Dès lors que Lucien et lui avaient conclu que le prince Armand, s'il était bien resté en ville, ne pouvait être nulle part ailleurs qu'à la Cour des Miracles, Theophil avait surveillé cette entrée plusieurs jours durant. Premier obstacle : comment entrer dans cette cité réputée impénétrable aux non-initiés ? Fallait-il un mot de passe, un laisser-passer ?
Cela lui avait semblé si évident, quand il avait remarqué que tous les visiteurs levaient la main comme pour saluer le gardien – mais quand Theo s'était approché et avait fait le même salut, l'homme perché sur la porte avait aussitôt sifflé entre ses doigts crasseux. Pas besoin d'être un génie pour comprendre que le signal strident n'était autre qu'une alarme pour appeler des renforts. Theo avait décampé sans demander son reste.

« Ils doivent lever la main pour montrer quelque chose au gardien. Un sceau, ou un autre petit objet. » avait suggéré Lucien, à qui Theophil faisait quotidiennement part de ses avancées.

Ça lui avait d'abord semblé étrange de partager ses observations et théories avec quelqu'un, lui qui avait pris l'habitude de travailler seul. Puis il s'était dit qu'après tout, c'était semblable aux rapports qu'il présentait à ses supérieurs, à la caserne, quand il rentrait de ses rondes. Sauf qu'il n'avait pas à être au garde à vous, à être concis et sûr de lui. Il pouvait être hésitant, réfléchir à voix haute. Au fur et à mesure – alors qu'encore peu de temps avant il n'aurait rien livré au noble, objectant que c'était « son problème » et donc à lui seul de le régler – il devint naturel de lui parler de ses recherches. Puis de lui parler de choses et d'autres.
Theophil ne s'en était pas encore rendu compte, mais il se confiait davantage à Lucien. Quelque chose avait changé, depuis la nuit où il était rentré trempé de pluie et de sang. Il évoquait parfois des choses, voire même des périodes de son passé, qu'il n'avait jamais ne serait-ce que mentionné. Ses réguliers affronts à la République, au couvre-feu qu'il défiait. L'époque où il était celui qui arrêtait des rebelles, des gamins qu'on fusillait sur le champ si l'on découvrait un peu de poudre incrustée sur leurs paumes. Le fait qu'il détestait la pluie, et la neige plus encore, qui lui rappelait le Saint Empire Germanique.

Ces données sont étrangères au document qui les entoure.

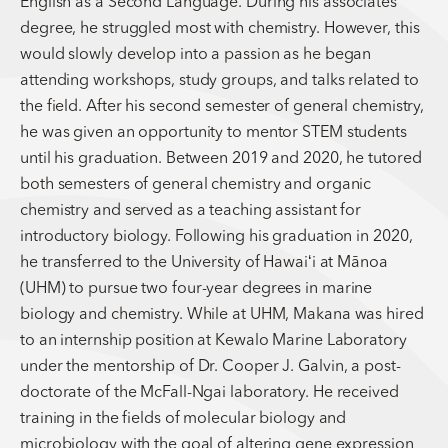
English as a Second Language. During his associates
degree, he struggled most with chemistry. However, this
would slowly develop into a passion as he began
attending workshops, study groups, and talks related to
the field. After his second semester of general chemistry,
he was given an opportunity to mentor STEM students
until his graduation. Between 2019 and 2020, he tutored
both semesters of general chemistry and organic
chemistry and served as a teaching assistant for
introductory biology. Following his graduation in 2020,
he transferred to the University of Hawaiʻi at Mānoa
(UHM) to pursue two four-year degrees in marine
biology and chemistry. While at UHM, Makana was hired
to an internship position at Kewalo Marine Laboratory
under the mentorship of Dr. Cooper J. Galvin, a post-
doctorate of the McFall-Ngai laboratory. He received
training in the fields of molecular biology and
microbiology with the goal of altering gene expression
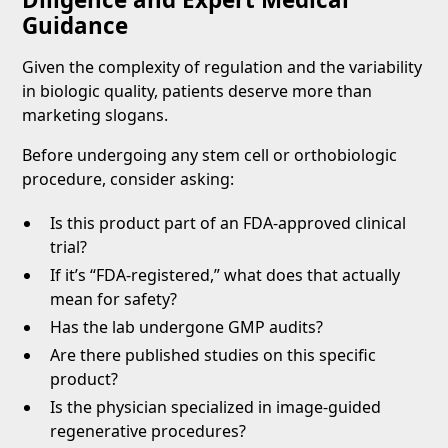
Guidance
Given the complexity of regulation and the variability
in biologic quality, patients deserve more than
marketing slogans.
Before undergoing any stem cell or orthobiologic
procedure, consider asking:
Is this product part of an FDA-approved clinical
trial?
If it’s “FDA-registered,” what does that actually
mean for safety?
Has the lab undergone GMP audits?
Are there published studies on this specific
product?
Is the physician specialized in image-guided
regenerative procedures?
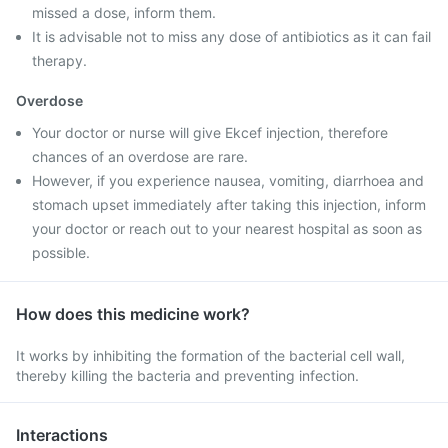
missed a dose, inform them.
It is advisable not to miss any dose of antibiotics as it can fail
therapy.
Overdose
Your doctor or nurse will give Ekcef injection, therefore
chances of an overdose are rare.
However, if you experience nausea, vomiting, diarrhoea and
stomach upset immediately after taking this injection, inform
your doctor or reach out to your nearest hospital as soon as
possible.
How does this medicine work?
It works by inhibiting the formation of the bacterial cell wall,
thereby killing the bacteria and preventing infection.
Interactions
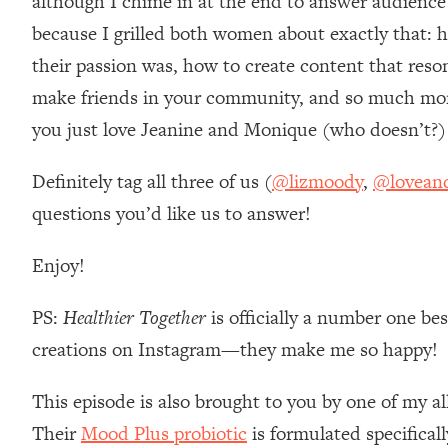
although I chime in at the end to answer audien
Loading...
because I grilled both women about exactly that: h
Relationship Qs My Husband And I Have Never Asked Each
their passion was, how to create content that reso
Loading...
make friends in your community, and so much more.
The Root Causes Of Hair Loss, Acne & Aging—What's Actua
you just love Jeanine and Monique (who doesn’t?) I
Loading...
I Asked YOU Why You're Stuck. Now I'm Sharing The Scienc
Definitely tag all three of us (
@lizmoody
,
@lovean
questions you’d like us to answer!
Loading...
Top Therapist: Your ADHD Tools Won't Work Until You Trea
Enjoy!
Loading...
Ranking Fitness Advice From Social Media (with Harley Pas
PS:
Healthier Together
is officially a number one be
Loading...
Top Surgeon: This “Healthy” Protein Habit Is Raising Your
creations on Instagram—they make me so happy!
Loading...
This episode is also brought to you by one of my al
The REAL Reason The 90s Felt So Good—And How To Get T
Their
Mood Plus probiotic
is formulated specifical
Loading...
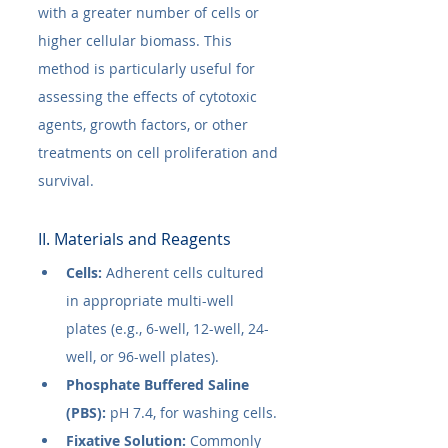
with a greater number of cells or 
higher cellular biomass. This 
method is particularly useful for 
assessing the effects of cytotoxic 
agents, growth factors, or other 
treatments on cell proliferation and 
survival.
II. Materials and Reagents
Cells:
 Adherent cells cultured 
in appropriate multi-well 
plates (e.g., 6-well, 12-well, 24-
well, or 96-well plates).
Phosphate Buffered Saline 
(PBS):
 pH 7.4, for washing cells.
Fixative Solution:
 Commonly 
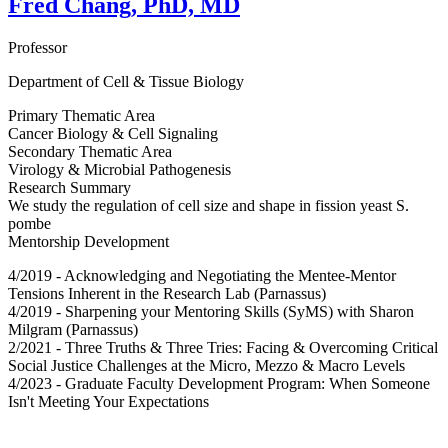
Fred Chang, PhD, MD
Professor
Department of Cell & Tissue Biology
Primary Thematic Area
Cancer Biology & Cell Signaling
Secondary Thematic Area
Virology & Microbial Pathogenesis
Research Summary
We study the regulation of cell size and shape in fission yeast S.
pombe
Mentorship Development
4/2019 - Acknowledging and Negotiating the Mentee-Mentor
Tensions Inherent in the Research Lab (Parnassus)
4/2019 - Sharpening your Mentoring Skills (SyMS) with Sharon
Milgram (Parnassus)
2/2021 - Three Truths & Three Tries: Facing & Overcoming Critical
Social Justice Challenges at the Micro, Mezzo & Macro Levels
4/2023 - Graduate Faculty Development Program: When Someone
Isn't Meeting Your Expectations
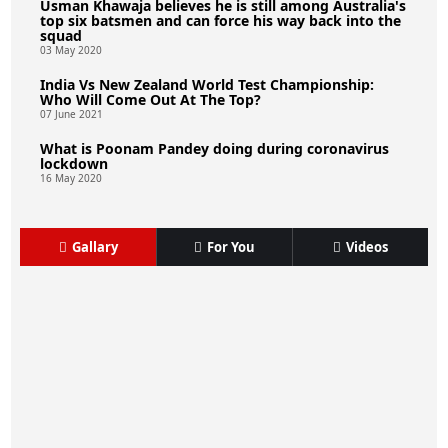
Usman Khawaja believes he is still among Australia's
top six batsmen and can force his way back into the
squad
03 May 2020
India Vs New Zealand World Test Championship:
Who Will Come Out At The Top?
07 June 2021
What is Poonam Pandey doing during coronavirus
lockdown
16 May 2020
Gallary
For You
Videos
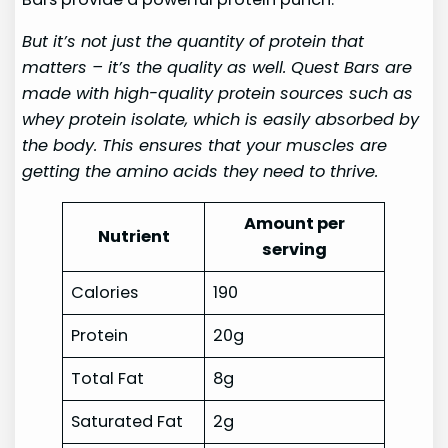
But it’s not just the quantity of protein that
matters – it’s the quality as well. Quest Bars are
made with high-quality protein sources such as
whey protein isolate, which is easily absorbed by
the body. This ensures that your muscles are
getting the amino acids they need to thrive.
Amount per
Nutrient
serving
Calories
190
Protein
20g
Total Fat
8g
Saturated Fat
2g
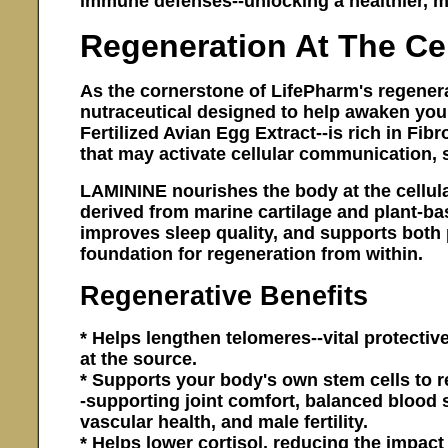
immune defenses--unlocking a healthier, mo
Regeneration At The Cel
As the cornerstone of LifePharm's regener
nutraceutical designed to help awaken your 
Fertilized Avian Egg Extract--is rich in Fib
that may activate cellular communication, s
LAMININE nourishes the body at the cellular
derived from marine cartilage and plant-ba
improves sleep quality, and supports both 
foundation for regeneration from within.
Regenerative Benefits
* Helps lengthen telomeres--vital protecti
at the source.
* Supports your body's own stem cells to
-supporting joint comfort, balanced blood su
vascular health, and male fertility.
* Helps lower cortisol, reducing the impa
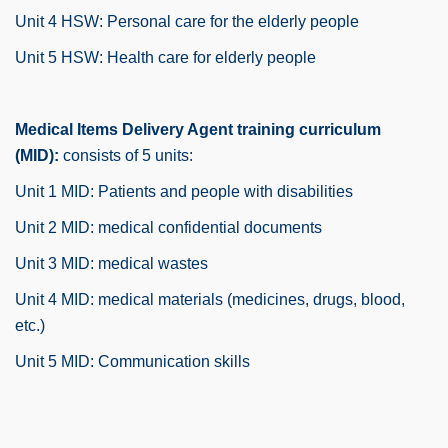
Unit 4 HSW: Personal care for the elderly people
Unit 5 HSW: Health care for elderly people
Medical Items Delivery Agent training curriculum
(MID):
consists of 5 units:
Unit 1 MID: Patients and people with disabilities
Unit 2 MID: medical confidential documents
Unit 3 MID: medical wastes
Unit 4 MID: medical materials (medicines, drugs, blood,
etc.)
Unit 5 MID: Communication skills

Theo avait fini par remarquer, comme l'avait suggéré Lucien, un objet que tous les membres de la Cour des Miracles possédaient bel et bien : tous portaient, au poignet, un ou plusieurs bracelets brillants.
Et ce fut là son deuxième obstacle : il voyait bien que le bijou étincelait au soleil, mais était-ce de l'or ou de l'argent ? Du cuivre ou de l'étain ? Il ne pouvait différencier un métal d'un autre. Après une bonne demi-heure à pester depuis son repaire – il était certain qu'il aurait repéré l'objet plus tôt, s'il n'avait pas eu ce foutu handicap des couleurs – il avait dû prendre la décision d'expliquer la situation à Lucien et lui demander de venir jeter lui-même un coup d’œil.
Là encore, il ne songea pas que, quelques semaines plus tôt, il aurait préféré s'arracher les entrailles à la cuillère plutôt que d'avouer son problème et demander de l'aide – à quiconque, et encore moins à Lucien.
Le Comte était donc entré à ses côtés dans l'ancienne maison abandonnée, avec une moue hautaine quelque peu empreinte de pitié (apparemment la demeure avait appartenu à un couple de bourgeois snob qu'il n'avait jamais tellement apprécié, mais tout de même, quel gâchis de réduire un si beau mobilier en bois de chauffage pour les gueux) Une matinée d'observation avait confirmé que les personnes qui entraient dans la Cour des Miracles étaient bien munies d'un bracelet en or. N'importe quelle breloque dorée suffisait-elle, ou bien fallait-il un modèle précis ? Il n'était pas question de réitérer le premier échec de Theophil, aussi décidèrent-il de voler le bracelet de quelqu'un de la Cour. Mais qui ? C'était là leur troisième obstacle.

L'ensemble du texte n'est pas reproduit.